What do you like most about being a researcher?
The freedom to explore; the rewards of seeing students mature into scientists; setting up equipment and programs and then seeing them run, being the first to know the answer.
What advice would you give young researchers?
Look inwards to find what you really want to do. Look outwards to find the opportunities to do it.
What inspired you to become a researcher?
Reading weird stuff as a schoolboy, doing cool experiments as a student, and becoming a member of a wonderful community as an adult.
What do you like to do for fun?
Being a peripatetic scientist.
What’s your favourite cuisine?
Something shared, like Indian or Chinese.
If you could do any profession other than your own what would it be?

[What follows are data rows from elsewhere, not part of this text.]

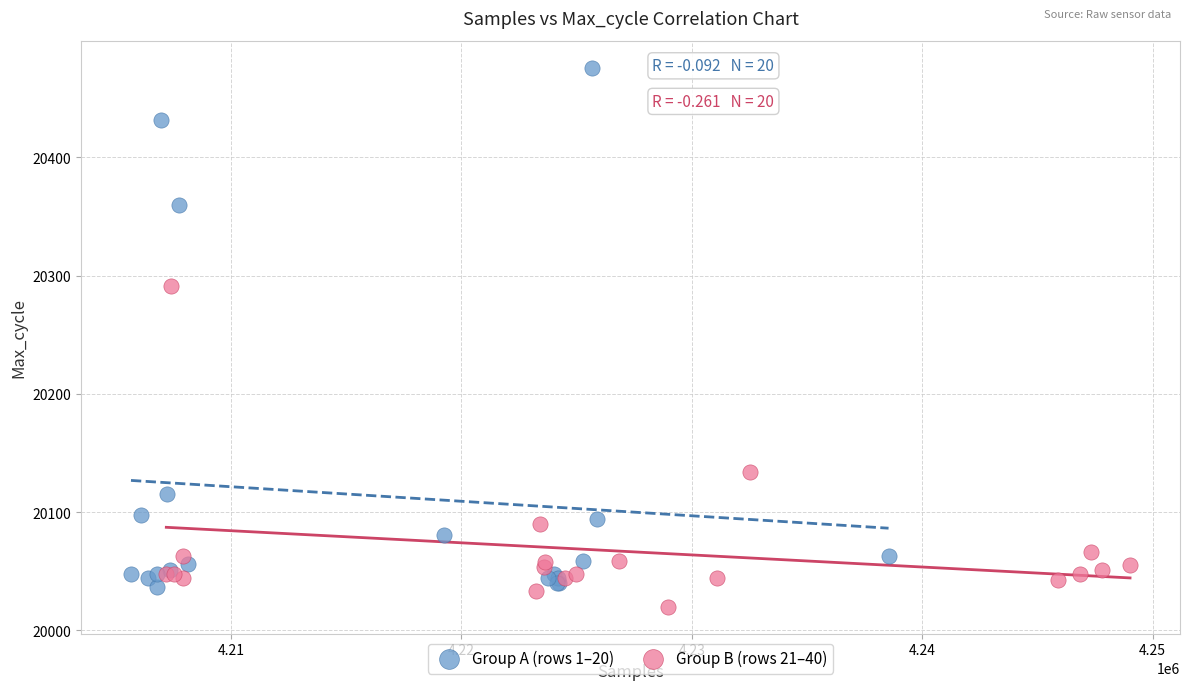

What are all the series names shown in the legend?

Group A (rows 1–20), Group B (rows 21–40)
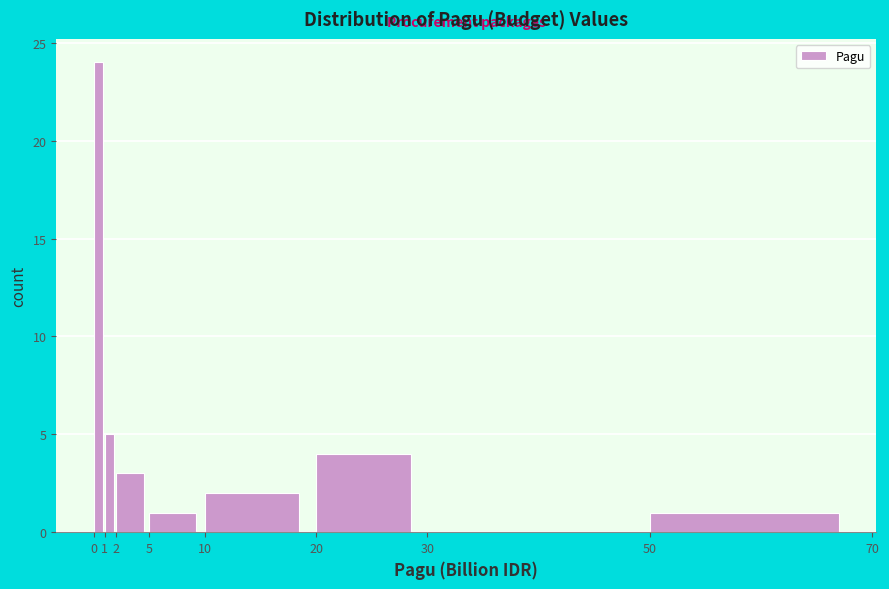

Reading left to right, list every bar in this chart as the range it spans on the x-axis followed by its height. The values are not printed on the chart, so give them approximately, as read against the axis.

0 to 1: 24
1 to 2: 5
2 to 5: 3
5 to 10: 1
10 to 20: 2
20 to 30: 4
30 to 50: 0
50 to 70: 1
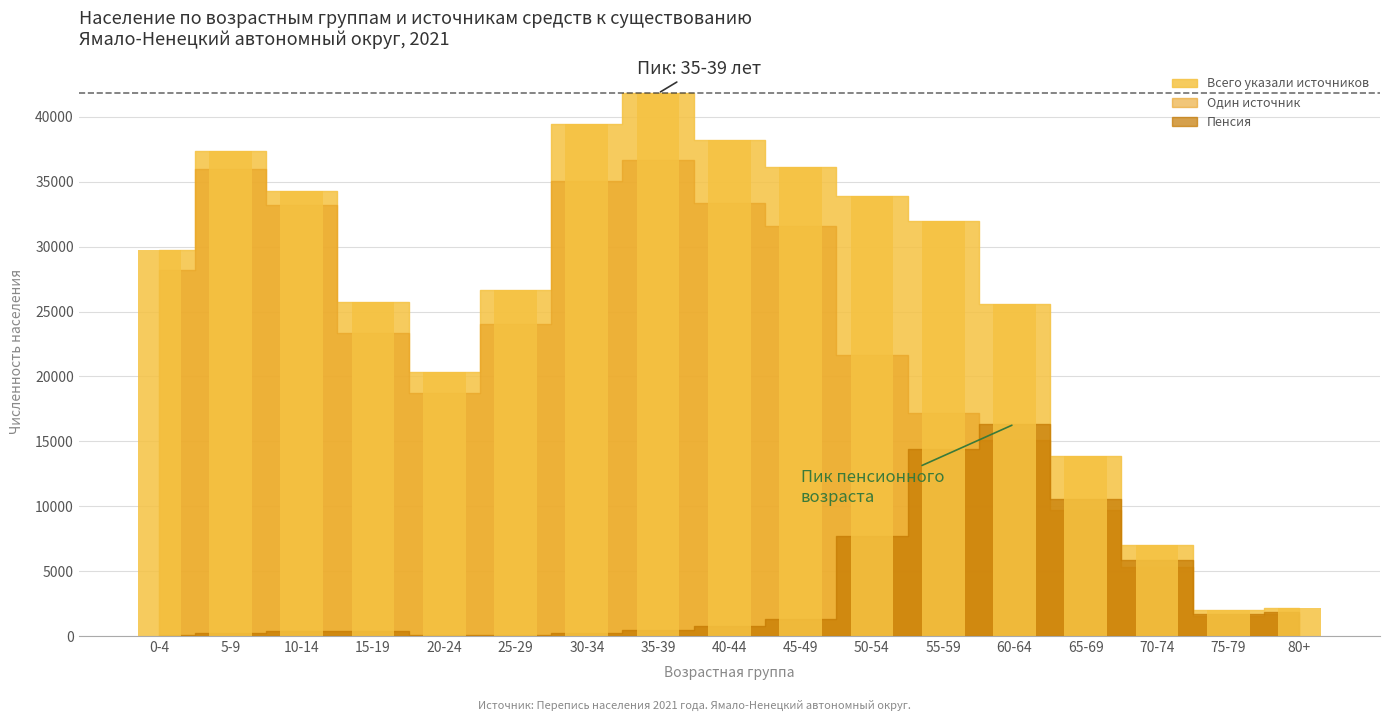

What is the label of the 12th bar from the left?

55-59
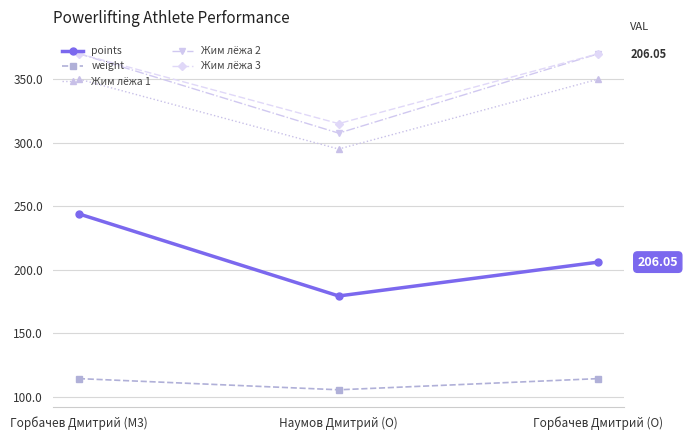

What is the total value across all series at Наумов Дмитрий (O)?

1202.5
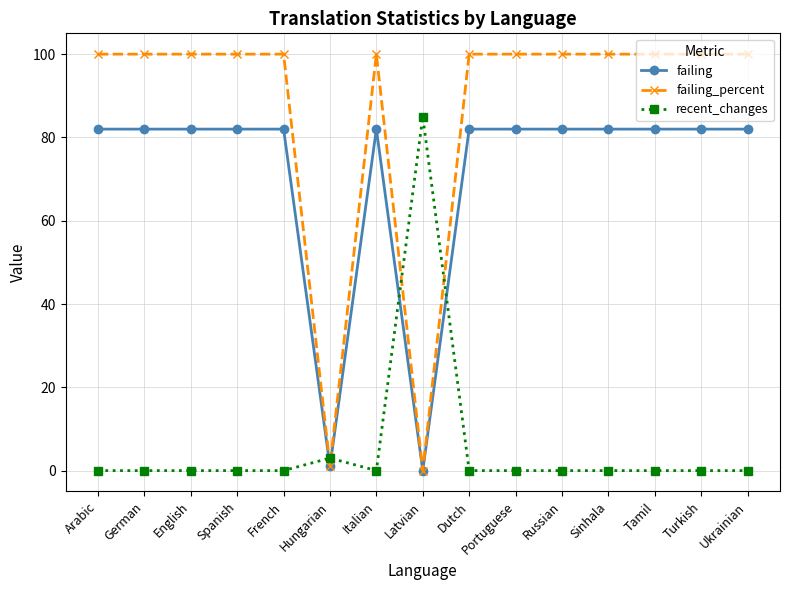

Rank the series by their maximum value, from lowest to highest.

failing, recent_changes, failing_percent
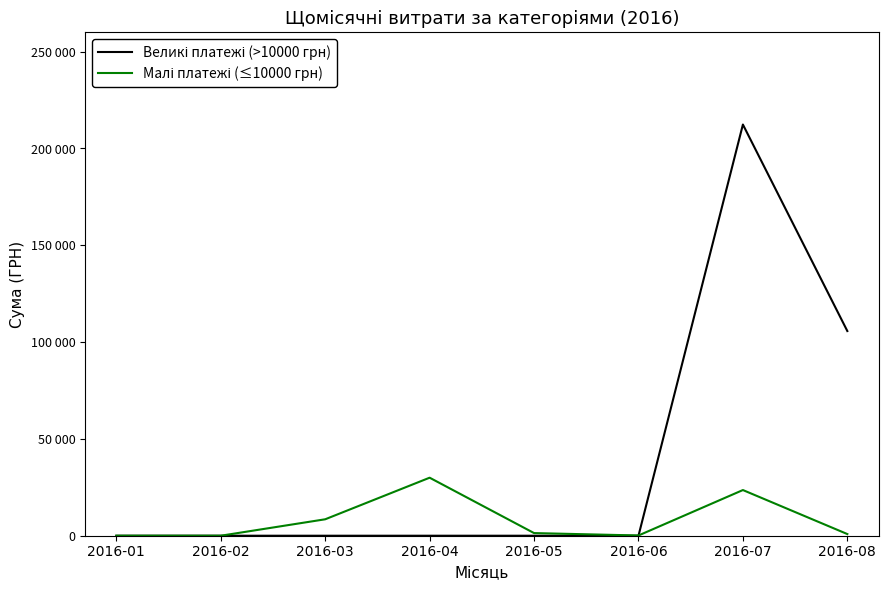

Reading left to right, extract all data points from this chart.

Великі платежі (>10000 грн): 0.0	0.0	0.0	0.0	0.0	0.0	212376.8	105719.9
Малі платежі (≤10000 грн): 0.0	0.0	8490.6	29970.1	1367.4	120.0	23590.1	861.8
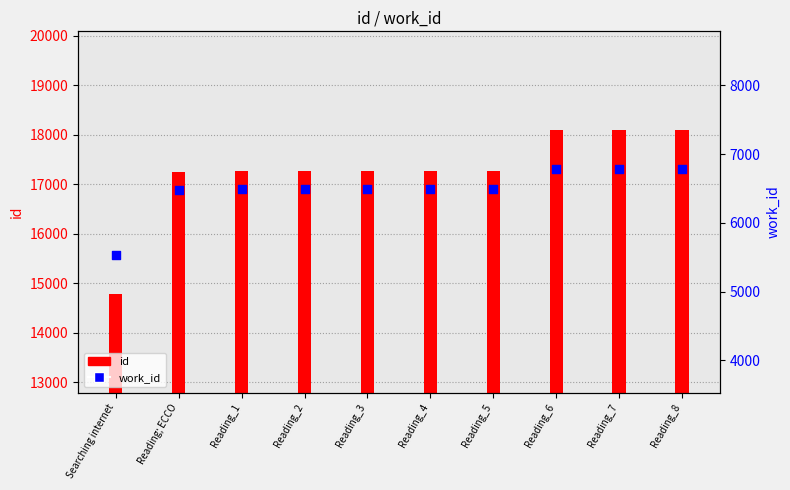

Which series has the largest total across all categories?

id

Something that was not driven by money, that involved teamwork, that could be done in my own time and at my own pace, that provided the opportunity to learn and teach, and did not involve killing people.
If you could meet any historical figure, who would it be and why?
Well, to be interesting, I would have to have something in common with them, so I think it would have to be a perception scientist, which kind of restricts it to dead white males.
René Descartes would be interesting, but I am not sure my French or Latin would be up to it. Hermann von Helmholtz would be intimidating. Johann von Goethe would be exhausting. Jan Purkinje would be amazing. Bishop George Berkeley would probably be good to go to dinner with, but quite frankly, the most interesting scientists are probably those alive today, standing on their shoulders.